Хранит безмолвие о том, что пропускал в недры свои, что окружением снедало, сдавливало над головой, однако имя своего созидателя, как бог для верившего сердцем своим, бьющимся и живым, стигматой было внутри опустелой, кровоточащей с деянием злостным, взглядом презрительным, гневом вопреки. Хранит горечь о том, как обращались они, хрупкие, друг к другу по именам, не погнув при том гроздья боли, прутья не являя, хлестая по сшитым рукам, отмершим пластинам ногтей. Он так и остался никем, безымянным существом из мертвецов неоплаканных, тварью зловонных стоков, чудовищем, созданным умелыми - жестокими и твердыми - руками Виктора Франкенштейна. С очами оттого безжизненными, водянистыми поныне, и не угадать было в них жестокости и жажды убить лишь потому, что кожа обтягивала душегубов и приговоренных к виселице порицания падальщиков.
Ему ведомо было звучание красоты той девы, что в венец из перьев облачена была, драгоценность оттенков зеленых камней, с глазами впалыми, глубокими, темными и понимающими его тоску, телом, что готово было боли поцелуи разделить, как и ложе чудовищное, где от них осталось бы не более, чем сшитых кожи лоскутов, касания губ обескровленных. Её имя было звоном над огнем, громче биения устремляющейся прочь воды, медным саженцем в земле пустынной, бледным солнцем над равниной ледников и нетающих снегов, кору коих и палубам кораблей не сокрушить. Ему страстно, как возможно было твари, созданной из мертвецов не отпетых, желалось спутницу рядом, чтобы отстраненность тепла, доброта шествовала рядом с ним, под рукой, скрещивая длинные пальцы. Чтобы целовала, шептала, обезумела, увлекая за собой сгустки боли, рожденные в сгибах кистей и лодыжек - их жалком подобии, вида которых устрашился бы всякий.

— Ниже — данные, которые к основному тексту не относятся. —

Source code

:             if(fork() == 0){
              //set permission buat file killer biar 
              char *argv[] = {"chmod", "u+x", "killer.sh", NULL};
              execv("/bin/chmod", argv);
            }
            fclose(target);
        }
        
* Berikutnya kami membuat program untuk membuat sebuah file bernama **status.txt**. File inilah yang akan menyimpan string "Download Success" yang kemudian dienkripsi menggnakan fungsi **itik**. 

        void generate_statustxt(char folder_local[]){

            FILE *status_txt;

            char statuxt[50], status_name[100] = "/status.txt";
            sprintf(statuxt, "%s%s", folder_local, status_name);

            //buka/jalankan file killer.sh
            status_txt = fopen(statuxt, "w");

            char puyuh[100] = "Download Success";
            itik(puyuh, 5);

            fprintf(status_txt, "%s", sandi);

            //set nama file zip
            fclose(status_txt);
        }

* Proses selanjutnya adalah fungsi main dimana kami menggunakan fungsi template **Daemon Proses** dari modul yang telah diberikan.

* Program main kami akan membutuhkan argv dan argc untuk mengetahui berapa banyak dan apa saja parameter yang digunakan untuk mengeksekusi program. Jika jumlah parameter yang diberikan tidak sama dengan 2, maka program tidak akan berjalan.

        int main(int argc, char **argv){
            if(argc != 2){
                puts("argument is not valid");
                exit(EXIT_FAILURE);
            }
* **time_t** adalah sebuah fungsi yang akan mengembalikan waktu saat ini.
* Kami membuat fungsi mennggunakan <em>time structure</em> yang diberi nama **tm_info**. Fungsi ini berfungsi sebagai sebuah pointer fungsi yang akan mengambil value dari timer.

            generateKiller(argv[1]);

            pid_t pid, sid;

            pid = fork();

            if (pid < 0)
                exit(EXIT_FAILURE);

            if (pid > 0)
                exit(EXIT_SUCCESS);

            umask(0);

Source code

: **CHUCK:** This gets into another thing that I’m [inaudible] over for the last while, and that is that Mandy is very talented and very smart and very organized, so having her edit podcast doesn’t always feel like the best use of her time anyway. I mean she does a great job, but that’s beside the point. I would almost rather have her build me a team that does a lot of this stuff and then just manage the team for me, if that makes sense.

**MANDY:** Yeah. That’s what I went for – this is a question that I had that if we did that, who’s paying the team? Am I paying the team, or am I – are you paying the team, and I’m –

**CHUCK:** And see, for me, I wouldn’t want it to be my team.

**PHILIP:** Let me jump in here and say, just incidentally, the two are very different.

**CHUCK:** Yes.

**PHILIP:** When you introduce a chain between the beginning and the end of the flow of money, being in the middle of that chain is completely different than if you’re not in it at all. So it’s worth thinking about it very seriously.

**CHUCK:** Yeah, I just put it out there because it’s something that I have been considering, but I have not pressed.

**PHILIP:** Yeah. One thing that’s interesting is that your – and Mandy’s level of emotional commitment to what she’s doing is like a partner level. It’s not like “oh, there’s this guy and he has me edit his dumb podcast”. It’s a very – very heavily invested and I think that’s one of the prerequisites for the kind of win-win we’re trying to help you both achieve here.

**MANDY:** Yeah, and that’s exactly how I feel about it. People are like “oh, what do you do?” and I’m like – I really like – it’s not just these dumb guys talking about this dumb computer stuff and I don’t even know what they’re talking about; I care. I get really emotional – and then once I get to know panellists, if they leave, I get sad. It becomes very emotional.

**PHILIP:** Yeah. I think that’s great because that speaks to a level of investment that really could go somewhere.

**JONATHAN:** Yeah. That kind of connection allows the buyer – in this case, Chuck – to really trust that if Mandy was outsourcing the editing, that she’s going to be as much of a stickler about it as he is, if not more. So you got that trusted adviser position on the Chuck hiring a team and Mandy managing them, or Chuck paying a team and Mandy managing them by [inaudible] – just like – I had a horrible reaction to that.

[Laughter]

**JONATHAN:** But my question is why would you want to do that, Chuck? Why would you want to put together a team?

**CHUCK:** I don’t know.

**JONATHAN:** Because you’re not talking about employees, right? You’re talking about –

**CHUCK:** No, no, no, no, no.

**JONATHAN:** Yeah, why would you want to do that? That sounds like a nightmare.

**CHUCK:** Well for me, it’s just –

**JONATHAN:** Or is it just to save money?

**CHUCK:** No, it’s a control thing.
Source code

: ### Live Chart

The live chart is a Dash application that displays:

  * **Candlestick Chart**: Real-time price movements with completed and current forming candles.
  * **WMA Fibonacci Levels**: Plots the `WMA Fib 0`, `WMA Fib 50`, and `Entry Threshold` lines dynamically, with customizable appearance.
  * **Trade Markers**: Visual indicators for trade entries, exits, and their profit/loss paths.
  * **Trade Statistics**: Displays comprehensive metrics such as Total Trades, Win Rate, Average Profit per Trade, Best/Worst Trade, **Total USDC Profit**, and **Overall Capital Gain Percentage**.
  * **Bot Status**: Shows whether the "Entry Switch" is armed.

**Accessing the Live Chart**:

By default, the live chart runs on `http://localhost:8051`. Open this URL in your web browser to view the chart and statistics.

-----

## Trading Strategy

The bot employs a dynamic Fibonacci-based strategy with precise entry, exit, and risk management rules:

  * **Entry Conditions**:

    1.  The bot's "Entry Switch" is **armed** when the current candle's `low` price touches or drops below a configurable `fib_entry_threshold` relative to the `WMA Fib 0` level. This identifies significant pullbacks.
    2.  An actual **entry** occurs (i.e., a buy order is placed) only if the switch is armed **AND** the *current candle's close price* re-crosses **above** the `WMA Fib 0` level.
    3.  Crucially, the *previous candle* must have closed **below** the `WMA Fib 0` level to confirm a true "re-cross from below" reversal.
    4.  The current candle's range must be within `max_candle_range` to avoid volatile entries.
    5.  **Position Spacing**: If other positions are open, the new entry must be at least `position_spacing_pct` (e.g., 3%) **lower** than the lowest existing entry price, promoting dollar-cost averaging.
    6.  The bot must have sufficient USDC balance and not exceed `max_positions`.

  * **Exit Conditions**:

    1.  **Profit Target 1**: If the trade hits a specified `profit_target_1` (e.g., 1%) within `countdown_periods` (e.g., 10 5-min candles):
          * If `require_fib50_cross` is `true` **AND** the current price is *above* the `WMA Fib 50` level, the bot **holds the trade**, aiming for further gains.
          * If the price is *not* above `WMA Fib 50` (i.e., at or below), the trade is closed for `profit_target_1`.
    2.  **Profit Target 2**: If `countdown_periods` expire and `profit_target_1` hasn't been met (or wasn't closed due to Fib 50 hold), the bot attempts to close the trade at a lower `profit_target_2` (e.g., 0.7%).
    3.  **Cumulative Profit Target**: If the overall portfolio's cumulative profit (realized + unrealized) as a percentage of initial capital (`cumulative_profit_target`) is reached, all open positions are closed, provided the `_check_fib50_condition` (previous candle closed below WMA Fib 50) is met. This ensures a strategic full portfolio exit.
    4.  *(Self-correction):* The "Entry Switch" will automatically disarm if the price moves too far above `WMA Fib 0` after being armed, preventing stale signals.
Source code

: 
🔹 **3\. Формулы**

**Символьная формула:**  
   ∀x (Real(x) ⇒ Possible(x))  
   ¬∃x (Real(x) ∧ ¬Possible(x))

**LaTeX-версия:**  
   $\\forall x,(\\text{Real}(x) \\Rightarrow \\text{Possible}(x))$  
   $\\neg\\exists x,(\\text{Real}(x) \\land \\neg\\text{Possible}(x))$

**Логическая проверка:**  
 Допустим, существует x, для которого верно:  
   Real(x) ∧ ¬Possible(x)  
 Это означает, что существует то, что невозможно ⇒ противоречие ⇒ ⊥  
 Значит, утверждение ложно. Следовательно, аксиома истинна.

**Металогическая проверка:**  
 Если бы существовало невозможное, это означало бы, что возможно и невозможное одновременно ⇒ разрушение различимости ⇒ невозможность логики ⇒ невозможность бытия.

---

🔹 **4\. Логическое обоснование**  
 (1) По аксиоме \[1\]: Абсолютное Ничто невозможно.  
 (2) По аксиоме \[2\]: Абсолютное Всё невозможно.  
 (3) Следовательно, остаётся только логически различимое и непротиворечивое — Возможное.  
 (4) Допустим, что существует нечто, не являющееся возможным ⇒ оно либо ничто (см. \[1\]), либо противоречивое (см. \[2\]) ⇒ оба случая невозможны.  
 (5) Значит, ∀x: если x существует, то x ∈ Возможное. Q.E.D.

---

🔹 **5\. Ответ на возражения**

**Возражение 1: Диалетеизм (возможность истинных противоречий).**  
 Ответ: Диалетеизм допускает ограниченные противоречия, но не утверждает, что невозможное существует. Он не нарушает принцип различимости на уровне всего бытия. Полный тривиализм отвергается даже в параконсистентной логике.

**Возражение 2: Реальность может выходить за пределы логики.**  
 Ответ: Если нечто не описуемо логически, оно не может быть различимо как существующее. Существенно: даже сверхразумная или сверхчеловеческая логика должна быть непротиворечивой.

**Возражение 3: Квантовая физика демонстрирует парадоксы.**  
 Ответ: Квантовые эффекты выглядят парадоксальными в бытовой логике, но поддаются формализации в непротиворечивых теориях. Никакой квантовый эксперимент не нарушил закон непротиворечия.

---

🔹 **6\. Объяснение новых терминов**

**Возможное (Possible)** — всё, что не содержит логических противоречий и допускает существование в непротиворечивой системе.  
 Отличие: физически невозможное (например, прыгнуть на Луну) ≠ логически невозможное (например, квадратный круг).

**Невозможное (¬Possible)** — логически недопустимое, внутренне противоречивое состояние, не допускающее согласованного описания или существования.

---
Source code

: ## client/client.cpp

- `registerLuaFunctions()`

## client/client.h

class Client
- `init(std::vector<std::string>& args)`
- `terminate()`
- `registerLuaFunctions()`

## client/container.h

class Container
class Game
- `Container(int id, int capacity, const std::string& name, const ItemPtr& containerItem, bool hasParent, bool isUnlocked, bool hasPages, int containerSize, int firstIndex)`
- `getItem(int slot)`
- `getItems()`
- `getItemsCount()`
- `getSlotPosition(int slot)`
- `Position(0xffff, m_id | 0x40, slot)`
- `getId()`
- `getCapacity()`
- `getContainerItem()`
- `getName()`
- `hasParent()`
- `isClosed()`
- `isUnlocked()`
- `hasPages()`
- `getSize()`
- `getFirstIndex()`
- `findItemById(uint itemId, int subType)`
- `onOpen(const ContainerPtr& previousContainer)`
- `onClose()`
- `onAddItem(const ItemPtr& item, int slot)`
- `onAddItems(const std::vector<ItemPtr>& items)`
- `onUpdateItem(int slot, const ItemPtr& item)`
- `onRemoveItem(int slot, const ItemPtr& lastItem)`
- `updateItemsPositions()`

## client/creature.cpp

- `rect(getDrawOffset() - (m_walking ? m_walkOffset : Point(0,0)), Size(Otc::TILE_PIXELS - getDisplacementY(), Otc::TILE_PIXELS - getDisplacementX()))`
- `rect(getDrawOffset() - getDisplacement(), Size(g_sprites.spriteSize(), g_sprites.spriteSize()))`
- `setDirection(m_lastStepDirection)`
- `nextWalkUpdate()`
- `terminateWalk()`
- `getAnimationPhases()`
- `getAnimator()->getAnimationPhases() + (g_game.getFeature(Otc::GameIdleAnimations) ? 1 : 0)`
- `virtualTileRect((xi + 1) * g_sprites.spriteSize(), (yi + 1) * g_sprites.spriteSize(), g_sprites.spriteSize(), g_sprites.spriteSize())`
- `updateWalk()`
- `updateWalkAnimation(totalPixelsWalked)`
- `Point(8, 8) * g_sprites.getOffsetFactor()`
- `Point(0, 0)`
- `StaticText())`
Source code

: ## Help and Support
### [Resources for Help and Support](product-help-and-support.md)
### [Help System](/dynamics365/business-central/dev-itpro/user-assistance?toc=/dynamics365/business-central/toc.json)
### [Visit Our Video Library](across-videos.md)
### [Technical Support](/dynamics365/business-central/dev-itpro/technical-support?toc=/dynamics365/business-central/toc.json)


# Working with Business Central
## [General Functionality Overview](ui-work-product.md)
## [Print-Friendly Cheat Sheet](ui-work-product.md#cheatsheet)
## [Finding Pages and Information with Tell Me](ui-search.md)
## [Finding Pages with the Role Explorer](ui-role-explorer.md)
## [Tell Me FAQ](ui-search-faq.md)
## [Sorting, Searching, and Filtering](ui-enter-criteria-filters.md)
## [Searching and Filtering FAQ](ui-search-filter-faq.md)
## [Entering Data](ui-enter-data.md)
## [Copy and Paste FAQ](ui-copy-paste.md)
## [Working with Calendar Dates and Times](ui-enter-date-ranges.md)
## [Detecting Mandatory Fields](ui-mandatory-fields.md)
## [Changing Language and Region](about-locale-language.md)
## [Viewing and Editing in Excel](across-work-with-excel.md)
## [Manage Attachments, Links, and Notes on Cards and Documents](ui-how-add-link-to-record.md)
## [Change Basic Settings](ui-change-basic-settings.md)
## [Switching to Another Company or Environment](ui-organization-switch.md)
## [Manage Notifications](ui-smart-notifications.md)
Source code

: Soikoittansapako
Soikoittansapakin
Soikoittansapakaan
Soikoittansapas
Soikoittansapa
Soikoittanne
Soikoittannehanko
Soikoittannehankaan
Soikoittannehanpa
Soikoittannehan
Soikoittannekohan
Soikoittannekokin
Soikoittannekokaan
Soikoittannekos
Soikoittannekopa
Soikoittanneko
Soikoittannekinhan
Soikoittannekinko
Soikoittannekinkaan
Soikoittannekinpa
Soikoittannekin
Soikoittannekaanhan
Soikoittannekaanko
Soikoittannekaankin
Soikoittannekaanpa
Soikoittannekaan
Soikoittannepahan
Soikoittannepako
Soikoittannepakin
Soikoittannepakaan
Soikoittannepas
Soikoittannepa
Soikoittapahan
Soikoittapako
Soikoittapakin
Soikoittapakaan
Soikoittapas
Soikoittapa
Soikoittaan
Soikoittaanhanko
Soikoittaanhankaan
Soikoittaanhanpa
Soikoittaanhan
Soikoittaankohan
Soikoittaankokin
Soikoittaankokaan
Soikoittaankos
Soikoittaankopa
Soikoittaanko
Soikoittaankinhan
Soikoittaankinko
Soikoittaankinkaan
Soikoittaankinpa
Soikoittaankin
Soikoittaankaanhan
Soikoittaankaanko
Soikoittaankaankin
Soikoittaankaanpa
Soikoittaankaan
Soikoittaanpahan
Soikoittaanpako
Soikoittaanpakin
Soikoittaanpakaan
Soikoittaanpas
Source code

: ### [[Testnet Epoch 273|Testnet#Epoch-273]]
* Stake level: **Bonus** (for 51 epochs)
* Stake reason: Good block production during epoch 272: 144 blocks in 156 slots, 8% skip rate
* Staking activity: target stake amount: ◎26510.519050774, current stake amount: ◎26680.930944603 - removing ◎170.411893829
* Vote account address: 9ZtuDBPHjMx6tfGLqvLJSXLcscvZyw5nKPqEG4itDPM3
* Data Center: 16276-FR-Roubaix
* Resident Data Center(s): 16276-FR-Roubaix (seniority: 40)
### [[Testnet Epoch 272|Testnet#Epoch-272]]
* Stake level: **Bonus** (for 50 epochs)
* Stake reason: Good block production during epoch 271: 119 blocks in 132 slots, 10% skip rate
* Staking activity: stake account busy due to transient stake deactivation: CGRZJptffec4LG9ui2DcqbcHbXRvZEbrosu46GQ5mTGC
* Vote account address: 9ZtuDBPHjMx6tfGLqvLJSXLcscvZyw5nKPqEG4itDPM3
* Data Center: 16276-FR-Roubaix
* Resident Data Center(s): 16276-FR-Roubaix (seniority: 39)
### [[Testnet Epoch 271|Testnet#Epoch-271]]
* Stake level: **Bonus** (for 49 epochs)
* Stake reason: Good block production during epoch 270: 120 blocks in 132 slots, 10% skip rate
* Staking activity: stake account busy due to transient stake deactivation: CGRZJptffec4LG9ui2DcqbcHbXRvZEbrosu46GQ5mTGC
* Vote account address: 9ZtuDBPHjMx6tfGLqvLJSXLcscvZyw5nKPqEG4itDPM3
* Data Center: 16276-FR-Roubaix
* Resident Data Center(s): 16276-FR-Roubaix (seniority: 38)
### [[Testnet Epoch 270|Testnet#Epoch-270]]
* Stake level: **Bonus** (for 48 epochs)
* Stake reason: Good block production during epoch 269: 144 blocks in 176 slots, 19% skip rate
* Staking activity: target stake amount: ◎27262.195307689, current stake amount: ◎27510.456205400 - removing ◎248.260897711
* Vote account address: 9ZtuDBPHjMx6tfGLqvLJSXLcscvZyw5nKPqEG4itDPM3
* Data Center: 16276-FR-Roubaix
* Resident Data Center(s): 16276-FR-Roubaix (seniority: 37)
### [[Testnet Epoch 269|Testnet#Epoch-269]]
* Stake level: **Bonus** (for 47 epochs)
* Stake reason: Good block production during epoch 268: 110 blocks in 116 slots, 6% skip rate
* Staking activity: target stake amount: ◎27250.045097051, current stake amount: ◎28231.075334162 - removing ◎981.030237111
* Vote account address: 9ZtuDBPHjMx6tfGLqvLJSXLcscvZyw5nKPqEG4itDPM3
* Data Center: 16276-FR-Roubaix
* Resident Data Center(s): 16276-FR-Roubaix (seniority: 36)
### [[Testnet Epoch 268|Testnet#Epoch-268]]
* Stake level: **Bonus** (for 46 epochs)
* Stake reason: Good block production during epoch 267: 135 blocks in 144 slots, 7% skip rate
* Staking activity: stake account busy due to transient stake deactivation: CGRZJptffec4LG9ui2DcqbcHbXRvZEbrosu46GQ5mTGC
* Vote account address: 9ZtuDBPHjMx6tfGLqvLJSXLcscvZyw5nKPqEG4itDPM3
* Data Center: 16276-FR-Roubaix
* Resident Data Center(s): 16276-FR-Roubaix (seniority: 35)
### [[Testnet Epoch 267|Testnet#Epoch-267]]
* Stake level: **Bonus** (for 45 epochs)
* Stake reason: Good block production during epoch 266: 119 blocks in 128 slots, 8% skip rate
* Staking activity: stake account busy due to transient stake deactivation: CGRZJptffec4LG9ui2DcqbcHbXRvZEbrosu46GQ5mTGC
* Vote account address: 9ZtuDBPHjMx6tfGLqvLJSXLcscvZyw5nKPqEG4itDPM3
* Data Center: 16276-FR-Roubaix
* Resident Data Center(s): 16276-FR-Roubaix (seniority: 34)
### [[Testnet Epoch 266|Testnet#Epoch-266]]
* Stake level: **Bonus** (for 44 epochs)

Он помнит её имя и произносит то, что было целительной мазью по сердцу иль жидкостью вязкой, в коей травили вредителей-мух. Губы сажи полны, когда на них тает заветное “Элизабет”, несчастная избранница существа, алым пятном по груди расползаясь, точно краски для несотворенных картин сюжетов. Крыла бабочек в лето были так же светлы, как и цветок последнего желания, уснувший на затупленных камнях.
Он, дитя его разумения, желал смерти еще до той поры, когда улетела, высвободившись, его неземная Элизабет - бабочка средь жуков и гусениц уродливых, обездоленных. Он желал смерти, не способный вмиг залечить свои раны, не ведающий о существовании что без боли от орудий, что без боли от слов паутин наперстков. И только мертвые головы оленей и туши крыс были ему молчаливыми спутниками, не поругавшими его личину, не вымещающие гнева на его существо.
— Приручи себя к языку, - любви и ненависти; молвил тот, кто другом его себя величал, очаг позволяя разделить, как еду и слово воплощенное, а не то, что было на кромке мозга искусственного, — ибо в тебе есть жажда жизни, дорогой дух леса.
Слепший напевал ему хрипло и горько, не поднимаясь на ноги, не имея желаний о светлых снах, о каких было сказано в писаниях священных. Напевал, а следом лил то слезы, то улыбался и посмеивался с любовных мотивов деревенских песенок, радующих в ненастье.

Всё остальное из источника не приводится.